Wednesday, November 12, 2014

The Right to Counsel for Unaccompanied Minors

Img-caroline-bettinger-lopez

Caroline Bettinger-López on Jotwell favorably reviews Shani M. King, Alone and Unrepresented: A Call to Congress to Provide Counsel for Unaccompanied Minors, 50 Harv. J. Legis. 331 (2013). She writes:

"Some of the summer’s biggest news headlines focused on the surge of children from Guatemala, El Salvador, and Honduras who, fleeing widespread violence and extreme poverty, have crossed the U.S.-Mexico border to seek refuge in the United States.1 The border crisis has sparked a highly politicized debate, with compromise solutions shifting steadily to the right. The most recent bipartisan proposal would, in many cases, require detention of minors (in violation of the 1997 Flores v.

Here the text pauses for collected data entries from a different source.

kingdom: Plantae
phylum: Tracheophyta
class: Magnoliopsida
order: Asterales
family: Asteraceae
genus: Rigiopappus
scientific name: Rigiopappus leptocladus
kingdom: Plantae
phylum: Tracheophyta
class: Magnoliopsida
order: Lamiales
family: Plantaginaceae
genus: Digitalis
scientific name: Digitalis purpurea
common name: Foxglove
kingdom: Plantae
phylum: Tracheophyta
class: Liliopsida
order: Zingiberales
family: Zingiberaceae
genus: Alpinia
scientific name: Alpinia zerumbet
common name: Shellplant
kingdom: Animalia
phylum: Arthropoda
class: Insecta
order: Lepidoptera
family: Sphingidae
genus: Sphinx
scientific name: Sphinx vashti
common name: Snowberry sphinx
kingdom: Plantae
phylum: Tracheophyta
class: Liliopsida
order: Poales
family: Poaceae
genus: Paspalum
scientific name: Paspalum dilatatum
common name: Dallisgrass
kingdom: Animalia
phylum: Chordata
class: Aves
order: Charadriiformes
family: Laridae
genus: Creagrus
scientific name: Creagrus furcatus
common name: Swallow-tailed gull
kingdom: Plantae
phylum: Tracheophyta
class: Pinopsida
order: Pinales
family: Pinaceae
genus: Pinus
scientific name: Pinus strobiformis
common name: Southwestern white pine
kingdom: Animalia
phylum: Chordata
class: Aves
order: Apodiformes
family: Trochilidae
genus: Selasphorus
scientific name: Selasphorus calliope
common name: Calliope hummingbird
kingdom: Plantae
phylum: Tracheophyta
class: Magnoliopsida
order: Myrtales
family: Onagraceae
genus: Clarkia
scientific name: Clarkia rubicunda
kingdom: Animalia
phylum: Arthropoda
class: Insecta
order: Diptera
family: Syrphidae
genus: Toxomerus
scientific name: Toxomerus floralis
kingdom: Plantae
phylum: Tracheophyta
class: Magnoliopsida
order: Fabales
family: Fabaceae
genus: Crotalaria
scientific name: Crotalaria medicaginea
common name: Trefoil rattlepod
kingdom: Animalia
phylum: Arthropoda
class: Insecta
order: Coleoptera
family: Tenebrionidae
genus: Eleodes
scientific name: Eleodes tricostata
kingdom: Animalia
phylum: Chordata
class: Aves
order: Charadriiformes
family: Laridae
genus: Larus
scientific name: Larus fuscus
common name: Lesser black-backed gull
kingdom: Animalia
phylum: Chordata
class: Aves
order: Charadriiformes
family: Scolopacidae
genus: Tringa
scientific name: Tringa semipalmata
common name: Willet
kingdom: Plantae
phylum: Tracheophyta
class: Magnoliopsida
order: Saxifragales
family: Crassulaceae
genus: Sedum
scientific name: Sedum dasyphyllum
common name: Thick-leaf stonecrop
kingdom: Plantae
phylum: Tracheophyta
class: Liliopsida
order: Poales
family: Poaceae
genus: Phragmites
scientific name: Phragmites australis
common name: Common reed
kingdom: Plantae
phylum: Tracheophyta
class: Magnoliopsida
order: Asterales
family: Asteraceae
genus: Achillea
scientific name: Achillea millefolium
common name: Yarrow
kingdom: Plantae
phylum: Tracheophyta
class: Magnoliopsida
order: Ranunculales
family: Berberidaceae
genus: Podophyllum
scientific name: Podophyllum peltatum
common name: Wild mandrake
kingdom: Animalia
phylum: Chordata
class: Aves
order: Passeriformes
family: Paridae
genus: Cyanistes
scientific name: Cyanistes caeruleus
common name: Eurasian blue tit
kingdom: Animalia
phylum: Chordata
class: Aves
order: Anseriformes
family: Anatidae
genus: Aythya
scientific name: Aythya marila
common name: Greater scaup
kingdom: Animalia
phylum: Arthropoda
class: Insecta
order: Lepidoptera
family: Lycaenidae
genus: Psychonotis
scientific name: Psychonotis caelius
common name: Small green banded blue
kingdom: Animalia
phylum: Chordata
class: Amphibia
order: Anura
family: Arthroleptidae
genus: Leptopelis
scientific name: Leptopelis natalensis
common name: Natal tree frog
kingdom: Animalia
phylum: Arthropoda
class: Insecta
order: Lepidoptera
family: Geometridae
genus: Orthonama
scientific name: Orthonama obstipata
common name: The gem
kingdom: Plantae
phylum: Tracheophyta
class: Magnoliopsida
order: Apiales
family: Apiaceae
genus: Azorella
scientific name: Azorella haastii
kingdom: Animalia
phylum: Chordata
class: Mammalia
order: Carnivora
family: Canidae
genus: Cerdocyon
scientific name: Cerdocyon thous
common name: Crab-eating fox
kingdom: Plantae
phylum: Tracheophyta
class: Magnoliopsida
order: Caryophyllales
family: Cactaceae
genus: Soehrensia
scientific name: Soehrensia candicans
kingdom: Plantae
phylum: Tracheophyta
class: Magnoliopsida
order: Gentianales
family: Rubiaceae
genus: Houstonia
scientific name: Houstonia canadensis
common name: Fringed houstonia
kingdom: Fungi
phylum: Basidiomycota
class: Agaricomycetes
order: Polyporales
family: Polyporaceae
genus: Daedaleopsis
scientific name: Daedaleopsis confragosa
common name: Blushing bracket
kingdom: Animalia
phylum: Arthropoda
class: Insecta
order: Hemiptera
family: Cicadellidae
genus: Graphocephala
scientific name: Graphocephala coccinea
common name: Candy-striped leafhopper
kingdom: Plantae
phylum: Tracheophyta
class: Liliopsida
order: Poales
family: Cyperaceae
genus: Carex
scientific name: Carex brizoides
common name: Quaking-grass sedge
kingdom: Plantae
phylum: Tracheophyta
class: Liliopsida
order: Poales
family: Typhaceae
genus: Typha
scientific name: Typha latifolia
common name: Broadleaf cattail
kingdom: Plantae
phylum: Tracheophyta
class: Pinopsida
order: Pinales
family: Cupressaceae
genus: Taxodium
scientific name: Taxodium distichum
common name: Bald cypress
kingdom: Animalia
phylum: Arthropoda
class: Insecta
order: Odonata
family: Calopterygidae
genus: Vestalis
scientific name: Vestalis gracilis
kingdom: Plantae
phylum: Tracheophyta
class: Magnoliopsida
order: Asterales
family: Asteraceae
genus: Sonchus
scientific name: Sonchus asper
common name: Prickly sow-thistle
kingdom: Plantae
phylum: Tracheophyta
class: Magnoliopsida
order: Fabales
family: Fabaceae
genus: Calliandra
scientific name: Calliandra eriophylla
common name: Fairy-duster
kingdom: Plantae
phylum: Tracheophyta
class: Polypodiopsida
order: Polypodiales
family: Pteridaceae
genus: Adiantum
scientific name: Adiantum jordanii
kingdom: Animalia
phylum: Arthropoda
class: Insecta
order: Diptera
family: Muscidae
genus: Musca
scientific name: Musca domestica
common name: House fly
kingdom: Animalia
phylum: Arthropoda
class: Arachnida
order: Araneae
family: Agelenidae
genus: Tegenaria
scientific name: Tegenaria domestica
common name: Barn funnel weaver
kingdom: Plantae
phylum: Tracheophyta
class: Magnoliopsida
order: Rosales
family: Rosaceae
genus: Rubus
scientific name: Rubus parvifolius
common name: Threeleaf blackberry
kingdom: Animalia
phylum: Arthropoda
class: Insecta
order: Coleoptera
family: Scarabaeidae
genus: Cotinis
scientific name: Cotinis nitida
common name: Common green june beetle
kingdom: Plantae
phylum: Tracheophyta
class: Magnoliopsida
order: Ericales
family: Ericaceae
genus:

Reno settlement requiring the release of migrant children, when possible, to relatives or foster care) and result in rapid deportations without due process.

Within this contemporary context, Shani King’s Alone and Unrepresented: A Call to Congress to Provide Counsel for Unaccompanied Minors, provides a fresh perspective on the issue. King argues that three constellations of international and regional human rights standards—children’s rights, immigrants’ rights, and the right to civil counsel—should be interpreted together to provide the right to free legal counsel for unaccompanied minors in immigration proceedings."